(Records from a collection)
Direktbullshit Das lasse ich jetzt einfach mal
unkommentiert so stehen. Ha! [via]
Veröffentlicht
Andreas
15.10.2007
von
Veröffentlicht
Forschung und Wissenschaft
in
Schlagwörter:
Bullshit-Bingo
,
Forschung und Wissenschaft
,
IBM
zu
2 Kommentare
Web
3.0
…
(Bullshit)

• [Problem details]: Rewrite all of the material with each "Forschung und Wissenschaft" changed to "Wissenschaft und Technik", keeping every other line as it is.

• [Task output]:
Direktbullshit Das lasse ich jetzt einfach mal
unkommentiert so stehen. Ha! [via]
Veröffentlicht
Andreas
15.10.2007
von
Veröffentlicht
Wissenschaft und Technik
in
Schlagwörter:
Bullshit-Bingo
,
Wissenschaft und Technik
,
IBM
zu
2 Kommentare
Web
3.0
…
(Bullshit)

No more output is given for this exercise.